I built i2c-i801 as a built-in module, and observed that my trial patch worked
good. IIUC, i2c-i801 probe happens after fs_initcall for p2sb resource caching,
even when i2c-i801 is built-in.

> 
> Another approach would be to cache the BARs very early at boot in
> arch/x86/kernel/early-quirks.c.  That would obviate the need to
> defer probing if the BAR hasn't been cached yet.
> 
> Looking through past discussions archived in lore, I've found an
> important issue raised by Bjorn:
> 
>    "Apparently this normally hidden device is consuming
>     PCI address space.  The PCI core needs to know about this.  If it
>     doesn't, the PCI core may assign this space to another device."
>     
>    https://lore.kernel.org/all/20210308185212.GA1790506@bjorn-Precision-5520/
> 
> arch/x86/kernel/early-quirks.c already reserves "stolen" memory used
> by Intel GPUs with unified-memory architecture.  It adjusts the e820
> map to achieve that.  I guess the same method could be used to reserve
> the memory used by P2SB (as well as "upper" functions if P2SB has
> function number 0).
> 
> An early version of p2sb_bar() (which wasn't mainlined) duplicated
> __pci_read_base().  I suggested to instead unhide and temporarily
> enumerate the device, retrieve the BAR, then destroy the pci_dev
> and hide the P2SB again:
> 
> https://lore.kernel.org/all/20220505145503.GA25423@xxxxxxxxx/
> 
> That resulted in a significant reduction in LoC.  But if the BAR
> caching happens in arch/x86/kernel/early-quirks.c, it may be
> necessary to duplicate at least portions of __pci_read_base() again.

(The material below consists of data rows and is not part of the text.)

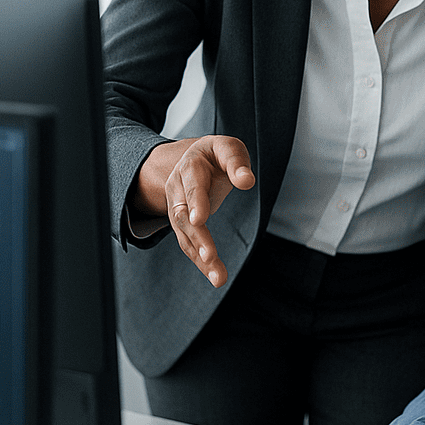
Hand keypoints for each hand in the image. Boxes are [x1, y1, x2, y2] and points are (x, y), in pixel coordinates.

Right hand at [133, 135, 254, 286]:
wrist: (194, 158)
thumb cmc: (217, 154)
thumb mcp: (228, 148)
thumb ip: (236, 162)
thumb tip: (247, 180)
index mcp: (190, 166)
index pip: (193, 185)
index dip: (196, 202)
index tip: (200, 219)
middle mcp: (178, 189)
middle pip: (184, 215)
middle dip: (197, 236)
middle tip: (210, 255)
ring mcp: (177, 207)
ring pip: (185, 234)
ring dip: (200, 257)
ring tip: (219, 277)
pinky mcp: (183, 223)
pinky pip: (189, 243)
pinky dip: (201, 261)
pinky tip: (215, 276)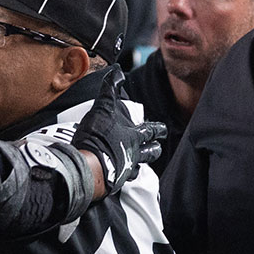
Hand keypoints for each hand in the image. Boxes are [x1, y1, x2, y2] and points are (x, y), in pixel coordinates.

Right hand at [70, 66, 165, 195]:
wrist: (90, 164)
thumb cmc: (98, 136)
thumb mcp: (102, 107)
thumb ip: (110, 89)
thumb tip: (117, 72)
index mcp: (133, 136)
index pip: (150, 131)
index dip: (157, 129)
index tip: (163, 130)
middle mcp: (134, 153)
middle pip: (150, 152)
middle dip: (154, 149)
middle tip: (158, 148)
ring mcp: (126, 169)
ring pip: (139, 167)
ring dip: (141, 164)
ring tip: (140, 166)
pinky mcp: (115, 181)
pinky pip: (123, 179)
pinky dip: (123, 177)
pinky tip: (120, 177)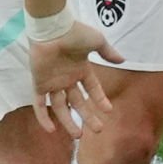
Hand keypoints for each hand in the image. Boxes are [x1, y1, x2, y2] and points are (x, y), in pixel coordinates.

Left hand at [30, 22, 123, 136]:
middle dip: (88, 116)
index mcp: (81, 69)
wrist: (53, 28)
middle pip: (78, 102)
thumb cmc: (75, 32)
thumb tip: (123, 60)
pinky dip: (44, 117)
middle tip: (97, 130)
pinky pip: (40, 104)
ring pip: (60, 107)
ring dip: (68, 121)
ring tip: (78, 135)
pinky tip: (51, 129)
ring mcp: (53, 82)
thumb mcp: (97, 41)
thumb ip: (108, 52)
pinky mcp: (40, 84)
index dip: (100, 100)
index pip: (92, 89)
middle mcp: (67, 78)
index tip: (108, 111)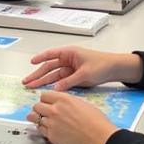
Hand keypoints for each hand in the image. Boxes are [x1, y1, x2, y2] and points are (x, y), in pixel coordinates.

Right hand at [22, 46, 141, 89]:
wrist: (116, 70)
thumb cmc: (102, 65)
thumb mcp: (84, 74)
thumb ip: (69, 82)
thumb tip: (56, 89)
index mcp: (69, 53)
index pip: (51, 54)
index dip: (40, 58)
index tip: (31, 63)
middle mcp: (68, 60)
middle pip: (49, 67)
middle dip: (38, 74)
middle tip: (26, 82)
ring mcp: (70, 69)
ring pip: (54, 75)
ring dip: (43, 81)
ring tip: (31, 87)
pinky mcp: (74, 77)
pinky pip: (61, 81)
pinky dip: (54, 85)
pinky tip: (46, 90)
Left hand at [25, 91, 118, 143]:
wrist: (99, 138)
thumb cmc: (96, 123)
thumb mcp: (82, 103)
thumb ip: (67, 102)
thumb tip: (60, 103)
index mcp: (63, 99)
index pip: (44, 95)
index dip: (46, 99)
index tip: (47, 102)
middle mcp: (55, 110)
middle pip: (36, 106)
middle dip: (40, 109)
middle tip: (44, 112)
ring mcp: (52, 123)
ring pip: (35, 118)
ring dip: (39, 118)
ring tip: (44, 120)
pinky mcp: (51, 136)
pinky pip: (40, 130)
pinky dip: (43, 129)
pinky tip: (49, 129)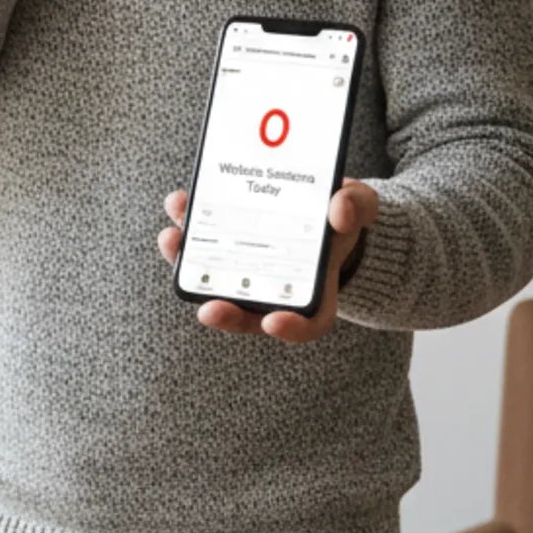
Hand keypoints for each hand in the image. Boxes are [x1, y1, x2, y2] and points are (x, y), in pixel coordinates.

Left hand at [156, 179, 379, 342]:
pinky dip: (187, 229)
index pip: (307, 323)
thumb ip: (356, 207)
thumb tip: (338, 210)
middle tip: (208, 308)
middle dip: (225, 312)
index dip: (291, 328)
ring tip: (172, 239)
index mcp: (317, 290)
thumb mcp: (360, 206)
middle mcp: (275, 290)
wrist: (319, 203)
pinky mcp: (226, 248)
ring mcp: (247, 272)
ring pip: (214, 280)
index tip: (274, 322)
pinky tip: (179, 204)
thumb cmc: (341, 215)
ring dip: (189, 263)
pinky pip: (202, 246)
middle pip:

> Or maybe the code can be simplified for this specific use case,
> I don't know.

Thanks. It's good to understand the past discussion (Wow, so big discussion was
held for p2sb.c introduction...). As I noted above, p2sb resource cache at
fs_initcall looks working good. I hope this fs_initcall approach is good enough
since it will be smaller patch than the resource cache at x86 early-quirks.